◆ **REQUIREMENT**: Lines with "Microcontroller": copy each one from the listing below.

◆ **RECORD EXTRACTS**:
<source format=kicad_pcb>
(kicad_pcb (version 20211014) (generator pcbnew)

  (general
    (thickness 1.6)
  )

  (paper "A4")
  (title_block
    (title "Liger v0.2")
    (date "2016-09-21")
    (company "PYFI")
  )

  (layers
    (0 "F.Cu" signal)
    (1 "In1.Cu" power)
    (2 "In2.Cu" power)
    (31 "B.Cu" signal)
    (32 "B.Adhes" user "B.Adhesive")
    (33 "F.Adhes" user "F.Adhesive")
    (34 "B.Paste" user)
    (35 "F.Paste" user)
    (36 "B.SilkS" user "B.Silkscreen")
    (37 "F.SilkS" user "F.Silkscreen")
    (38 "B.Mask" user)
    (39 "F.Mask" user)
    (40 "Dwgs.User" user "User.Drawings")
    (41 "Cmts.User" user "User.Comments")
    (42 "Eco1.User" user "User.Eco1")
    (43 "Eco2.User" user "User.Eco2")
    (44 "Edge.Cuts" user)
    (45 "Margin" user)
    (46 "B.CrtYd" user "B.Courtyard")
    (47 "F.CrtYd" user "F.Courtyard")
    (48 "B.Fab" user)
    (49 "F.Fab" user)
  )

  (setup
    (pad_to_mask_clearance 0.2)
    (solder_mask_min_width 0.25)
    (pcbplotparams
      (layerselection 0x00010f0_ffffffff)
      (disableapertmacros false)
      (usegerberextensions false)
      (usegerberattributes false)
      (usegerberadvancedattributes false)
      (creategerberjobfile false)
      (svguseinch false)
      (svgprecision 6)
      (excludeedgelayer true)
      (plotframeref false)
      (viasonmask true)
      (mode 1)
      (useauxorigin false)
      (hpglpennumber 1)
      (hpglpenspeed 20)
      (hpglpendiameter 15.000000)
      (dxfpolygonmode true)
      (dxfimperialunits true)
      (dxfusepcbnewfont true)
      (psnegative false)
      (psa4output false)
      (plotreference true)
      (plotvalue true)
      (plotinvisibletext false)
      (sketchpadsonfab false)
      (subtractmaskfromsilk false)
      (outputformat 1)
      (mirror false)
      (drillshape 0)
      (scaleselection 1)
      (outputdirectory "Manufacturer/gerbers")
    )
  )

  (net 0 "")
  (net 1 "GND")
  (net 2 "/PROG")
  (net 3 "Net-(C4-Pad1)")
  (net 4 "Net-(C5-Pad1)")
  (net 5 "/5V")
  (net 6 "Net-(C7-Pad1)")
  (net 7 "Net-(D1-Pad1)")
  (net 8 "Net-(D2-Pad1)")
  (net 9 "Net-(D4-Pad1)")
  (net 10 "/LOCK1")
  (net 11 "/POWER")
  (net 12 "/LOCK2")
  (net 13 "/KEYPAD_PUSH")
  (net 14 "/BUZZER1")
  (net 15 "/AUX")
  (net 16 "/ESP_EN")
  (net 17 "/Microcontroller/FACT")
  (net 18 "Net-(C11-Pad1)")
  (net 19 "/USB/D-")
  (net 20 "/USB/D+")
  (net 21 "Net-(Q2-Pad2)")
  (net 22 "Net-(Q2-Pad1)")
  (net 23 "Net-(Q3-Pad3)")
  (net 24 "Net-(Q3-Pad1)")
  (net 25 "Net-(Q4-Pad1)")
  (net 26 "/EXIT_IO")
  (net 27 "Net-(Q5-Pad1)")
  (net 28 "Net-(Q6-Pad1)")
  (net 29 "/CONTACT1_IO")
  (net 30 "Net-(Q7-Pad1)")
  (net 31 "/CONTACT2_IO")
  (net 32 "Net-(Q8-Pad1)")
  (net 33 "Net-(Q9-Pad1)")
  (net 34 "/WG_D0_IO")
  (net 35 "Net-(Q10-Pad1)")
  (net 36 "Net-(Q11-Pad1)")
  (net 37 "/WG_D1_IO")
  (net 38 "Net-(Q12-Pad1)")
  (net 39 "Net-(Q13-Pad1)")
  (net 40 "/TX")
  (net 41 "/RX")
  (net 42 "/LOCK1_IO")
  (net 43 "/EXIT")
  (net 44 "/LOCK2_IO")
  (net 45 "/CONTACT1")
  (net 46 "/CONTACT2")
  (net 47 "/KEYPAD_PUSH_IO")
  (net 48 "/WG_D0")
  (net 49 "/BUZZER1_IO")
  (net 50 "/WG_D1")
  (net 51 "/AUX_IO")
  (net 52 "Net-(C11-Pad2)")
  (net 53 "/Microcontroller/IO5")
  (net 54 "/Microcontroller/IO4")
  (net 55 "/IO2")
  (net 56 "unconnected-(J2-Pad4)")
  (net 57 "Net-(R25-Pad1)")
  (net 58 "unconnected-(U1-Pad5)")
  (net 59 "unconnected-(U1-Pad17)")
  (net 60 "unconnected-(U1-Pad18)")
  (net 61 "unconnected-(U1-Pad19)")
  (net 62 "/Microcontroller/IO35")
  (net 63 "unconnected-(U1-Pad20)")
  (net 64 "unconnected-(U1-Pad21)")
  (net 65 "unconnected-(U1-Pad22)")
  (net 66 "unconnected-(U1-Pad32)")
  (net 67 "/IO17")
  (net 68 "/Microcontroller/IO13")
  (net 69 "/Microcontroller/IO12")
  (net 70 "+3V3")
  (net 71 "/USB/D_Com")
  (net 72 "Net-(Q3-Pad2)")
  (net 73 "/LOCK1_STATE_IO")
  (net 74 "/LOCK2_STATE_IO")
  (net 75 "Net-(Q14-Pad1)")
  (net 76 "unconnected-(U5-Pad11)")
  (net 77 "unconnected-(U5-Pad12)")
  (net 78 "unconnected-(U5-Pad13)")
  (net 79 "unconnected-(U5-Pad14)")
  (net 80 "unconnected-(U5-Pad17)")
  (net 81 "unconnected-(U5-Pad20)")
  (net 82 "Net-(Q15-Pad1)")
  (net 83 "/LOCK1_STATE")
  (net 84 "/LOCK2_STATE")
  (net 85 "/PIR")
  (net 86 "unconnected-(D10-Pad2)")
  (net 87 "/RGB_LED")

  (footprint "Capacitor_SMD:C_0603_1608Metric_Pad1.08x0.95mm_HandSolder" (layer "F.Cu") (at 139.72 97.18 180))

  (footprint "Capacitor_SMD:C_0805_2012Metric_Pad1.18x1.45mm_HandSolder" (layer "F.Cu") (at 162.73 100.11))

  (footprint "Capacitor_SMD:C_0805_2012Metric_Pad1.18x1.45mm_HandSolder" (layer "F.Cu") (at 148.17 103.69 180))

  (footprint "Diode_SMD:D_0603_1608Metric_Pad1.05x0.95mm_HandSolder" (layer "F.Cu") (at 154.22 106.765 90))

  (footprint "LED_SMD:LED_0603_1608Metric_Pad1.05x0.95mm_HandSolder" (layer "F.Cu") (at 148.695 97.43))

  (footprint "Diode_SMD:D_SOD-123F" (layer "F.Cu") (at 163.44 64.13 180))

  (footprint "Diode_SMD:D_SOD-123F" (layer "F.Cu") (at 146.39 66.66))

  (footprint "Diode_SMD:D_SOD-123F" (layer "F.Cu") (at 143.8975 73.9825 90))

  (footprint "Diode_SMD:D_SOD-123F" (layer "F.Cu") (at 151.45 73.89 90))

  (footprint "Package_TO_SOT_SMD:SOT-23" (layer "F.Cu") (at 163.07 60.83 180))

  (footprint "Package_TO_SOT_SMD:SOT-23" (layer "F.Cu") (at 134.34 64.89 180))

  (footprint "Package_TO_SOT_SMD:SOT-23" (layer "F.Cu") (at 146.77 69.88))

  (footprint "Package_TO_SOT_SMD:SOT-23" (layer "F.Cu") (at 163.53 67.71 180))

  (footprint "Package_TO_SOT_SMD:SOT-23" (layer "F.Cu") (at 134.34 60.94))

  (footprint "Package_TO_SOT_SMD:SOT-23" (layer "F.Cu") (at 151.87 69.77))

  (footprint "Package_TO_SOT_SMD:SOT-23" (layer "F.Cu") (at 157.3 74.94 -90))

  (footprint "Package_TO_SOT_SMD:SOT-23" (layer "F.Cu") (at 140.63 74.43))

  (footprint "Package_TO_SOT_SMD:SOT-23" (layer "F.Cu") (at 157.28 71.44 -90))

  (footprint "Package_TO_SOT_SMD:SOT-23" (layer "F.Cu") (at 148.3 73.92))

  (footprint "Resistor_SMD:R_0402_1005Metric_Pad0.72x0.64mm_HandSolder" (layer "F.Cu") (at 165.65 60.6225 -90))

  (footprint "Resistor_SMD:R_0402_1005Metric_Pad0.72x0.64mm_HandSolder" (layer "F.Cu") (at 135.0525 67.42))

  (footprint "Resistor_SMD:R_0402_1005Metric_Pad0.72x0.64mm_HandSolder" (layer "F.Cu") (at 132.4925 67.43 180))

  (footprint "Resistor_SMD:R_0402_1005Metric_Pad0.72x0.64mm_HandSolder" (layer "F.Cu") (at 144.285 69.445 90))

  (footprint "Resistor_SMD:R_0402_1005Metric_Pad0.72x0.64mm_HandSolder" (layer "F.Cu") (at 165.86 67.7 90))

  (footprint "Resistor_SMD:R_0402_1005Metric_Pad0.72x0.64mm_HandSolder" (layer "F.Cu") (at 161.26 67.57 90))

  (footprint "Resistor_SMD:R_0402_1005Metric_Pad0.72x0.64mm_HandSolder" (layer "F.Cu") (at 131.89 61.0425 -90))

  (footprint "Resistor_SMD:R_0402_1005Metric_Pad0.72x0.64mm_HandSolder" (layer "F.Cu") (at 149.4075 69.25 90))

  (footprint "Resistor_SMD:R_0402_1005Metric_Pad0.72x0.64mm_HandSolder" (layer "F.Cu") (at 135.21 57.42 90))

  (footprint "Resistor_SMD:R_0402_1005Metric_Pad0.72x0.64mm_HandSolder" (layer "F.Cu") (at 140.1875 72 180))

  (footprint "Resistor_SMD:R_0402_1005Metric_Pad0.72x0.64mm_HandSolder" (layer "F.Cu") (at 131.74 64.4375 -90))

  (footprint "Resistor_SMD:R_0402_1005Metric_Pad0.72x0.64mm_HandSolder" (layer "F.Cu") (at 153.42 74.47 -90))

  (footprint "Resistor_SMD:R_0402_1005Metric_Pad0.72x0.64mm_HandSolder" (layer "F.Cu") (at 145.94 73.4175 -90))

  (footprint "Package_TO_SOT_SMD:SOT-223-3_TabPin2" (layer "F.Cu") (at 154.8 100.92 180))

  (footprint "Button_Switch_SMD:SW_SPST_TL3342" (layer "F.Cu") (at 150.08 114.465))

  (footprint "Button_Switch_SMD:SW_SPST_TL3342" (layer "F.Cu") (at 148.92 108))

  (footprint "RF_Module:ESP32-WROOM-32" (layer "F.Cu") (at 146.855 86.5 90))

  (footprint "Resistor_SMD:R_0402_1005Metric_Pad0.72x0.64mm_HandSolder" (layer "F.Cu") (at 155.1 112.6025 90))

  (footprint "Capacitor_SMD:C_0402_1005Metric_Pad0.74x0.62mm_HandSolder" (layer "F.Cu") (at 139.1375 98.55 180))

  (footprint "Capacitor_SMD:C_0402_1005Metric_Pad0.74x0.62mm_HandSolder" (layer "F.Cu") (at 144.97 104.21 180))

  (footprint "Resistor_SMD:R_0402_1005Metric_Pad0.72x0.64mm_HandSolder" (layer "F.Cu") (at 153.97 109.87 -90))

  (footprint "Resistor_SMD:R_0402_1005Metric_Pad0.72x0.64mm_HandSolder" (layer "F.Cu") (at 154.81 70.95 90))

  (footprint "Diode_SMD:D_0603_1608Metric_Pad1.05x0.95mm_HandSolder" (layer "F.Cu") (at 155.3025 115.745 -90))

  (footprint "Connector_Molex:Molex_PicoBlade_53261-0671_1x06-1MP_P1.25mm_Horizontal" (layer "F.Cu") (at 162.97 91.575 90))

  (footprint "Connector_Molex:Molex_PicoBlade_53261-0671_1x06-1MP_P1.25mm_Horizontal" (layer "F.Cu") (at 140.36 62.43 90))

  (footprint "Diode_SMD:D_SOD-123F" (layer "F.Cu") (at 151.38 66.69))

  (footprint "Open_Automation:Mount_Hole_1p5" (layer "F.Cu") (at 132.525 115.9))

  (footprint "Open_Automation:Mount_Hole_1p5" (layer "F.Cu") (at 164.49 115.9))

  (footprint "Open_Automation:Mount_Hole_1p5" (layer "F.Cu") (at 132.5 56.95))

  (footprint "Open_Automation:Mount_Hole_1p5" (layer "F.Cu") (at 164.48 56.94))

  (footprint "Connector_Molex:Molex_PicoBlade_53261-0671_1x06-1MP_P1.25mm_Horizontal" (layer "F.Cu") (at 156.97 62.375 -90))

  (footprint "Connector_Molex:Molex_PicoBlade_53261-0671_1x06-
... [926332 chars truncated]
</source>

...

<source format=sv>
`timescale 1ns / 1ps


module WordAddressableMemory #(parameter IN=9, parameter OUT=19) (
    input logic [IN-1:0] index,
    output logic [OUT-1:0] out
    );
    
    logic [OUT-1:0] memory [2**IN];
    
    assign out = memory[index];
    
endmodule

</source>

◆ **SOLUTION**:
  (net 17 "/Microcontroller/FACT")
  (net 53 "/Microcontroller/IO5")
  (net 54 "/Microcontroller/IO4")
  (net 62 "/Microcontroller/IO35")
  (net 68 "/Microcontroller/IO13")
  (net 69 "/Microcontroller/IO12")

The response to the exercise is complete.